In some instances, at least some of the millions or trillions of sequences 310 are labeled with one or more sequence properties. The one or more sequence properties may include a binding-approximation metric that indicates whether an aptamer included in or associated with the training data bound to a particular target. The binding-approximation metric can include (for example) a binary value or a categorical value. The binding-approximation metric can indicate whether the aptamer bound to the particular target in an environment where the aptamer and other aptamers (e.g., other potential aptamers) are concurrently introduced to the particular target. The binding-approximation metric can be determined using a high-throughput assay, such as in vitro binding selections (e.g., phages display or SELEX), a low-throughput assay, such as in vitro Bio-Layer Interferometry (BLI), or a combination thereof. Additionally or alternatively, the one or more sequence properties may include a function-approximation metric that indicates whether an aptamer included in or associated with the training data functions as intended (e.g., inhibits function A). The functional-approximation metric can include (for example) a binary value or a categorical value. The function-approximation metric can be determined using a low-throughput assay, such as an optical fluorescence assay or any other assay capable of detecting functional changes in a biological system (e.g., inhibiting an enzyme, inhibiting protein production, promoting binding between molecules, promoting transcription, etc.). Further, the function-approximation metric may be used to infer the binding-approximation metric (e.g., if function A is inhibited it can be inferred that the molecule bound to the particular target).

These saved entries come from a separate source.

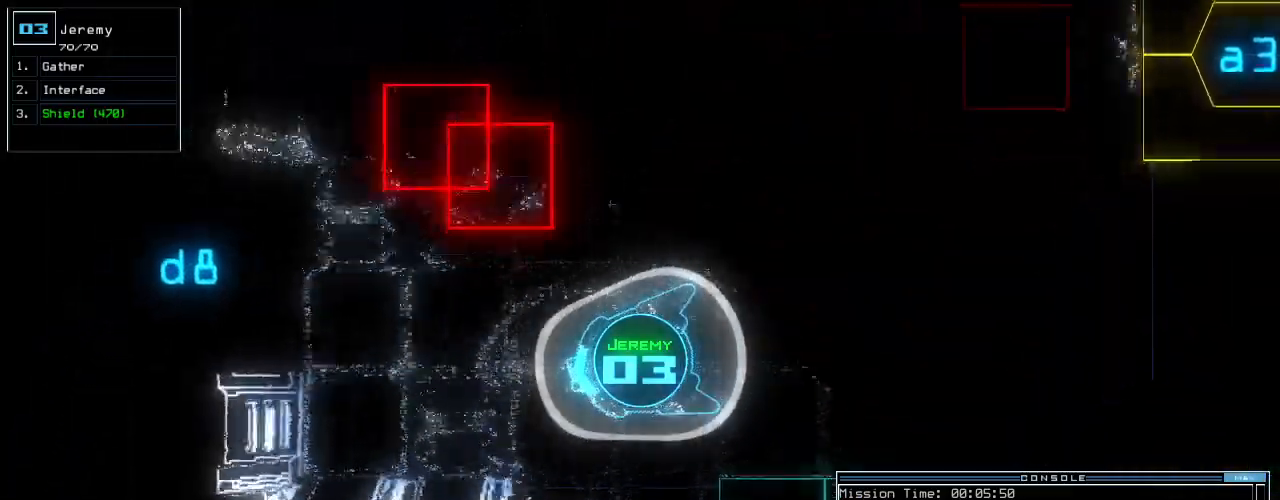
Gameplay with keyboard; each line is a JSON object with the keys held at the frame after it. "events" lists presses ("down") and releases ("up") of ".", "0", "1", "2", "3", "4", "5", "6", "7", "8", "9", "a", "b", "backspace", "c", "caps_lock", "comma", "ctrl_l", "ctrl_r", "d", "down", "e", "equals", "escape", "f", "f10", "g", "h", "i", "j", "k", "l", "left", "m", "minus", "n", "o", "p", "q", "quote", "r", "return", "right", "s", "semicolon", "shift_l", "shift_r", "space", "t", "tab", "tilde", "u", "up", "v", "w", "x", "y" and "z" between this image and that frame as [ms after this image, input, new state], when the widget could be followed in between. No other keys are recorded. Mouse input is not recorded.
{"keys": [], "events": [[40, "right", "down"], [100, "right", "up"], [500, "up", "up"]]}
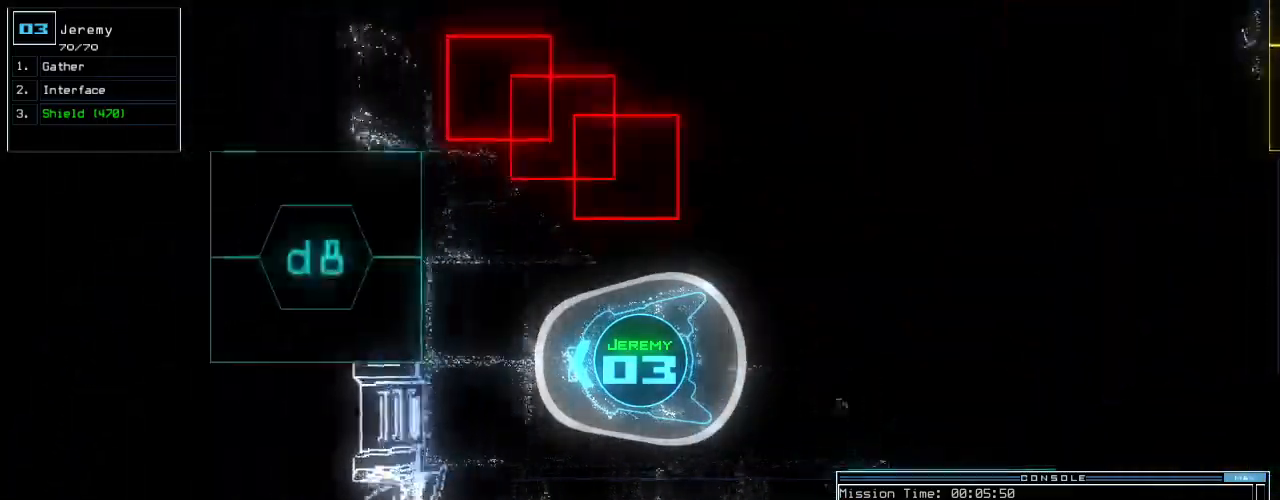
{"keys": ["down", "right"], "events": [[100, "down", "down"], [200, "right", "down"]]}
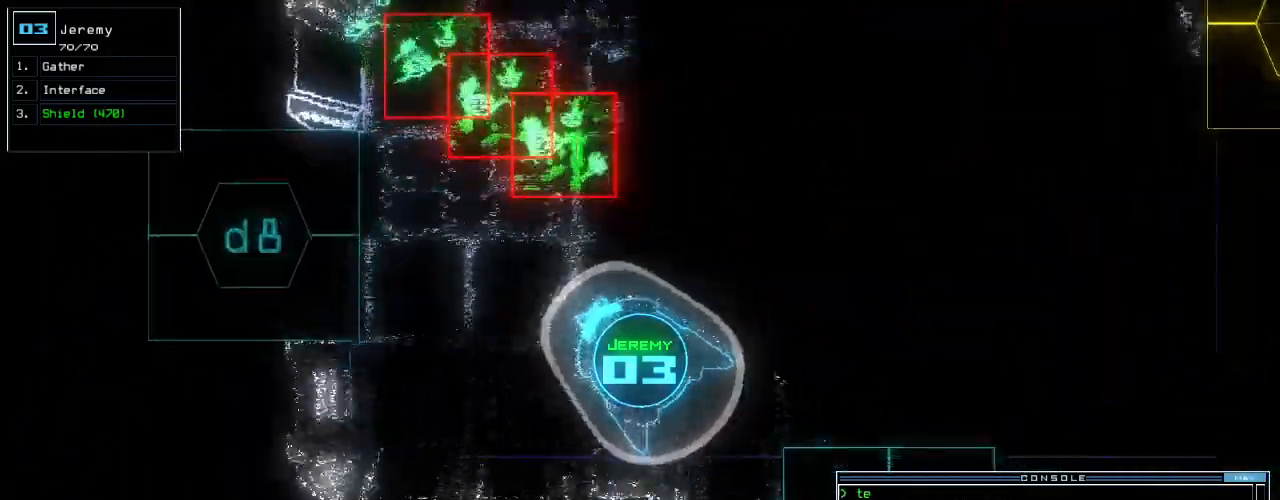
{"keys": ["right", "up"], "events": [[60, "down", "up"], [220, "up", "down"]]}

The sequences of binding aptamers, non-binding aptamers, or a combination thereof obtained from block 305 may have a low signal to noise ratio (and low label quality). In other words, the sequences in 310 may include a small amount of sequences of aptamers with specific binding or high affinity (signal) and a large amount of aptamer sequences with non-specific binding or low affinity binding to the given target (noise).

In some instances, at block 315, at least some of the sequences of binding aptamers, non-binding aptamers, or a combination thereof obtained from block 305 are used to train one or more machine-learning models (e.g., where each of at least one of the one or more machine-learning models is a highly parameterized machine algorithm with a parameter count of greater than or equal to 10,000, 30,000, 50,000, or 75,000) and learn a fitness function capable of filtering, sorting, ranking, or otherwise evaluating the fitness (quality) of sequences of aptamers based on one or more constraints such as a design criteria proposed for an aptamer, a problem being solved (e.g., finding an aptamer that is capable of binding to target with a high-affinity), and/or an answer to a query (e.g., which aptamers are capable of inhibiting function A). In some instances, multiple machine-learning models are trained to generate parallel and/or serial outputs. For example, machine-learning models with different architectures, with different hyperparameters, having been trained using different loss functions, having been trained using different training-data subsets may be trained to generate outputs. For example, each model of one or more the machine-learning models can include a model used to generate a projection at block 115 of process 100.

In some instances, outputs from multiple machine-learning models are combined so as to generate an aggregate output. Generating an aggregate output may include (for example) combing multiple interim outputs into an aggregate output of higher dimension, calculating a statistic based on multiple interim outputs (e.g., an average, median, mode, or range), or identifying an output produced by operations performed by a sequential operation of multiple machine-learning models. Thus, part or all of the data generated at block 305 can be used to train a model for processing outputs from multiple machine-learning models (e.g., where a model aggregates outputs from multiple models, clusters aggregate outputs from models, filters outputs based on multiple models, etc.).

At block 315, the sequences and their labels are fed to (e.g., the trained) one or more machine-learning models. As further described herein, the one or more machine-learning models may include one or more models to generate projections of the sequences (e.g., based on an Encoder trained as part of a Supervised Adversarial Variation Encoder and/or based on noisy labels), which may then be aggregated and fed to a clustering model to cluster the aggregate projections of the sequences. As further described herein, the clustering model (or a post-processing algorithm) further can select a subset of the clusters based on (for example) statistics of the clusters (e.g., to identify clusters associated with a high percentage of labels predicting binding).

It will be appreciated that, in some instances, only some of the sequences assessed by the clustering model may have a label. The labels of the some may be used to (for example) train the one or more models to generate sequence projections, and the trained models may then be used to generate projections for the sequences with labels and other sequences without labels.

A quantity of sequences represented in the subset of clusters may be a small fraction (e.g., less than 1/100, less than 1/1000, less than 1/10000, or less than 1/100000) of those represented across clusters. For example, a quantity of sequences represented in the subset of clusters may be thousands of sequences 320.

In some instances, rather than or in addition to identifying sequences by using a clustering technique, sequences are identified by traversing a multi-dimensional space. The traversal may use (for example) a gradient ascent technique, a gradient descent technique, an interpolation technique, a support vector technique, etc.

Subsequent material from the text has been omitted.